Ensuite, que ces mêmes vignerons, encaveurs et négociants, lorsqu’ils s’entendent, finissent par brûler ce qu’ils ont sinon adoré, du moins considéré comme des personnalités aptes à défendre les vins de leur canton. Les deux avant-derniers directeurs des plus grands offices de promotion, Robert Crüll, en pays vaudois, puis Pierre Devanthéry, en Valais, ont dû rendre leur tablier. Enfin, que les organisations professionnelles vitivinicoles ne sont pas à l’abri de la politique, au moment où les cantons ont décidé d’assurer par une taxe obligatoire la promotion des vins. En Valais, le président de l’IVV, choisi hors milieu vigneron, Paul-André Roux, a perdu son siège de conseiller national démocrate-chrétien aux élections de 2011… et le président de l’OVV, hors milieu lui aussi, Pierre Keller, n’a pas obtenu un siège à Berne, non plus.
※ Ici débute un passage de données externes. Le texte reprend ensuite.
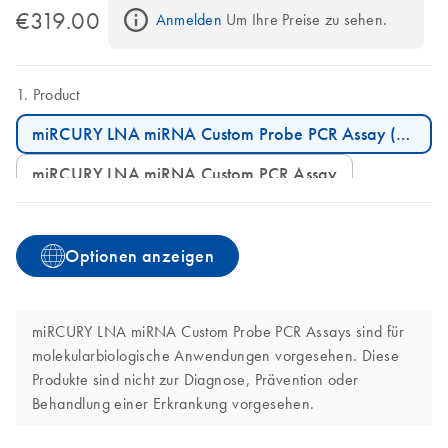
€319.00
Anmelden
 Um Ihre Preise zu sehen.
Product
miRCURY LNA miRNA Custom Probe PCR Assay (200)
miRCURY LNA miRNA Custom PCR Assay
Optionen anzeigen
miRCURY LNA miRNA Custom Probe PCR Assays sind für
molekularbiologische Anwendungen vorgesehen. Diese
Produkte sind nicht zur Diagnose, Prävention oder
Behandlung einer Erkrankung vorgesehen.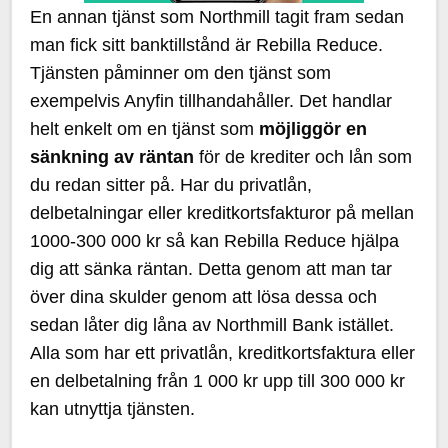
En annan tjänst som Northmill tagit fram sedan
man fick sitt banktillstånd är Rebilla Reduce.
Tjänsten påminner om den tjänst som
exempelvis Anyfin tillhandahåller. Det handlar
helt enkelt om en tjänst som
möjliggör en
sänkning av räntan
för de krediter och lån som
du redan sitter på. Har du privatlån,
delbetalningar eller kreditkortsfakturor på mellan
1000-300 000 kr så kan Rebilla Reduce hjälpa
dig att sänka räntan. Detta genom att man tar
över dina skulder genom att lösa dessa och
sedan låter dig låna av Northmill Bank istället.
Alla som har ett privatlån, kreditkortsfaktura eller
en delbetalning från 1 000 kr upp till 300 000 kr
kan utnyttja tjänsten.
En Valais, l’IVV paraît mieux structurée que la CIVV, la commission interprofessionnelles du vin vaudois. Il ne suffit pas de personnalités fortes pour assurer la promotion de tous les vins: il faudrait des hommes (ou des femmes…) aptes à rassembler des opinions divergentes pour faire front à l’extérieur. Des perles rares dans les cantons du Valais et de Vaud, alors qu’à Genève et Neuchâtel, les deux responsables des offices de promotion, non limités aux vins, mais étendus à toute l’agriculture, sont en place depuis de nombreuses années.
Avec des moyens limités par l’Etat, par rapport à un premier projet de taxe obligatoire plus centralisateur, avec une structure dépendant soit du Centre patronal, soit à la délégation de mandats, l’OVV paraît bien fragile… Et la CIVV songerait à sortir l’OVV du Centre patronal pour l’installer à la Maison du Paysan. Avec ou sans la défense de la Fédération vaudoise des vignerons?
Reste qu’au fond, la promotion est condamnée au grand écart permanent: elle doit ignorer la cuisine interne de la production — Pierre Keller n’a jamais fait mystère de ne rien comprendre aux 1ers Grands Crus vaudois — et faire bloc aveuglément pour vendre tous les produits du terroir viticole — ce que l’ex-directeur de l’ECAL et grand communicateur a su faire pour mettre sur orbite ces mêmes 1ers Grands Crus.
Partant, les agents de la promotion des vins suisses, valaisans ou vaudois, sont condamnés à n’être que des représentants de commerce, avec, en arrière-fond, l’opinion sans appel de l’œnologue bordelais Michel Rolland: «Dans le métier, on le sait, les appellations n’ont jamais fait les bons vins».
Bonne chance à qui aspire au piédestal: plus dure sera la chute!